_Instruction_
The records below must be duplicated exactly, character for character.

━━━ Dataset entries

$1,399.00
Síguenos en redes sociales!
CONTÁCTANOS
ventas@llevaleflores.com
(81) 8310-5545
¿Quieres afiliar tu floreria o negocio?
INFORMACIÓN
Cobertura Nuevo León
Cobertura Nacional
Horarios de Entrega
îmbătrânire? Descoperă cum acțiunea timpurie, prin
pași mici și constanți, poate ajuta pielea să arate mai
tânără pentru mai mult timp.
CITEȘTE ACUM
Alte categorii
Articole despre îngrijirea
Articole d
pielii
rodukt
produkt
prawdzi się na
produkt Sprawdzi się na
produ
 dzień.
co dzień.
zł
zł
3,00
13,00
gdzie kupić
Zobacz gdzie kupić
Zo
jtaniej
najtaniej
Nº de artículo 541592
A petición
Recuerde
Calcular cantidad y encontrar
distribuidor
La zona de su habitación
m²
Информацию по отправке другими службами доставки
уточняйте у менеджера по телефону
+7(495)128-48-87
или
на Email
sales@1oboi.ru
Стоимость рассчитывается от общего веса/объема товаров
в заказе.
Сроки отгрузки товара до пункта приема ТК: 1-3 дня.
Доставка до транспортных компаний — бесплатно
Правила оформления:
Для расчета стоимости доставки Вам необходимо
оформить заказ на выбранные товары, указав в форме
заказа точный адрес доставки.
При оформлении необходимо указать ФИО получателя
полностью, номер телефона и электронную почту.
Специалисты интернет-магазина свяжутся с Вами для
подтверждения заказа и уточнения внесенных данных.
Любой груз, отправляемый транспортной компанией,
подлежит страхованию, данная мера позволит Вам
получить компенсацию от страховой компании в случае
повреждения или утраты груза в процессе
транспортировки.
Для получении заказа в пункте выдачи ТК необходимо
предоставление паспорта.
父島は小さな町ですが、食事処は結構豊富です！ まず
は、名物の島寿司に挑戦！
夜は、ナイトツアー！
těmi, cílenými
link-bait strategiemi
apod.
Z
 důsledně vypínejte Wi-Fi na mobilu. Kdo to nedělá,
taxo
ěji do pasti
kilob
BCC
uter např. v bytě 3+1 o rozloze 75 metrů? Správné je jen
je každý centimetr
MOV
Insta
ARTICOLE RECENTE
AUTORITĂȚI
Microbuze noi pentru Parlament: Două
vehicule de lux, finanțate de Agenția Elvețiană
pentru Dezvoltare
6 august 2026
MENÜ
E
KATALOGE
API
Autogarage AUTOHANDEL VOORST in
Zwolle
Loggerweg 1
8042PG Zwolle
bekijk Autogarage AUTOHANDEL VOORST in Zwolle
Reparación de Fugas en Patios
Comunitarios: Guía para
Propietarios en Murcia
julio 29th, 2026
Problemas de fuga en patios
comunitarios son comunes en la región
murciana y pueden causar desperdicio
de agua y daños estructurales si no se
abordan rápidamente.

━━━━━━

_Exercise result_
$1,399.00
Síguenos en redes sociales!
CONTÁCTANOS
ventas@llevaleflores.com
(81) 8310-5545
¿Quieres afiliar tu floreria o negocio?
INFORMACIÓN
Cobertura Nuevo León
Cobertura Nacional
Horarios de Entrega
îmbătrânire? Descoperă cum acțiunea timpurie, prin
pași mici și constanți, poate ajuta pielea să arate mai
tânără pentru mai mult timp.
CITEȘTE ACUM
Alte categorii
Articole despre îngrijirea
Articole d
pielii
rodukt
produkt
prawdzi się na
produkt Sprawdzi się na
produ
 dzień.
co dzień.
zł
zł
3,00
13,00
gdzie kupić
Zobacz gdzie kupić
Zo
jtaniej
najtaniej
Nº de artículo 541592
A petición
Recuerde
Calcular cantidad y encontrar
distribuidor
La zona de su habitación
m²
Информацию по отправке другими службами доставки
уточняйте у менеджера по телефону
+7(495)128-48-87
или
на Email
sales@1oboi.ru
Стоимость рассчитывается от общего веса/объема товаров
в заказе.
Сроки отгрузки товара до пункта приема ТК: 1-3 дня.
Доставка до транспортных компаний — бесплатно
Правила оформления:
Для расчета стоимости доставки Вам необходимо
оформить заказ на выбранные товары, указав в форме
заказа точный адрес доставки.
При оформлении необходимо указать ФИО получателя
полностью, номер телефона и электронную почту.
Специалисты интернет-магазина свяжутся с Вами для
подтверждения заказа и уточнения внесенных данных.
Любой груз, отправляемый транспортной компанией,
подлежит страхованию, данная мера позволит Вам
получить компенсацию от страховой компании в случае
повреждения или утраты груза в процессе
транспортировки.
Для получении заказа в пункте выдачи ТК необходимо
предоставление паспорта.
父島は小さな町ですが、食事処は結構豊富です！ まず
は、名物の島寿司に挑戦！
夜は、ナイトツアー！
těmi, cílenými
link-bait strategiemi
apod.
Z
 důsledně vypínejte Wi-Fi na mobilu. Kdo to nedělá,
taxo
ěji do pasti
kilob
BCC
uter např. v bytě 3+1 o rozloze 75 metrů? Správné je jen
je každý centimetr
MOV
Insta
ARTICOLE RECENTE
AUTORITĂȚI
Microbuze noi pentru Parlament: Două
vehicule de lux, finanțate de Agenția Elvețiană
pentru Dezvoltare
6 august 2026
MENÜ
E
KATALOGE
API
Autogarage AUTOHANDEL VOORST in
Zwolle
Loggerweg 1
8042PG Zwolle
bekijk Autogarage AUTOHANDEL VOORST in Zwolle
Reparación de Fugas en Patios
Comunitarios: Guía para
Propietarios en Murcia
julio 29th, 2026
Problemas de fuga en patios
comunitarios son comunes en la región
murciana y pueden causar desperdicio
de agua y daños estructurales si no se
abordan rápidamente.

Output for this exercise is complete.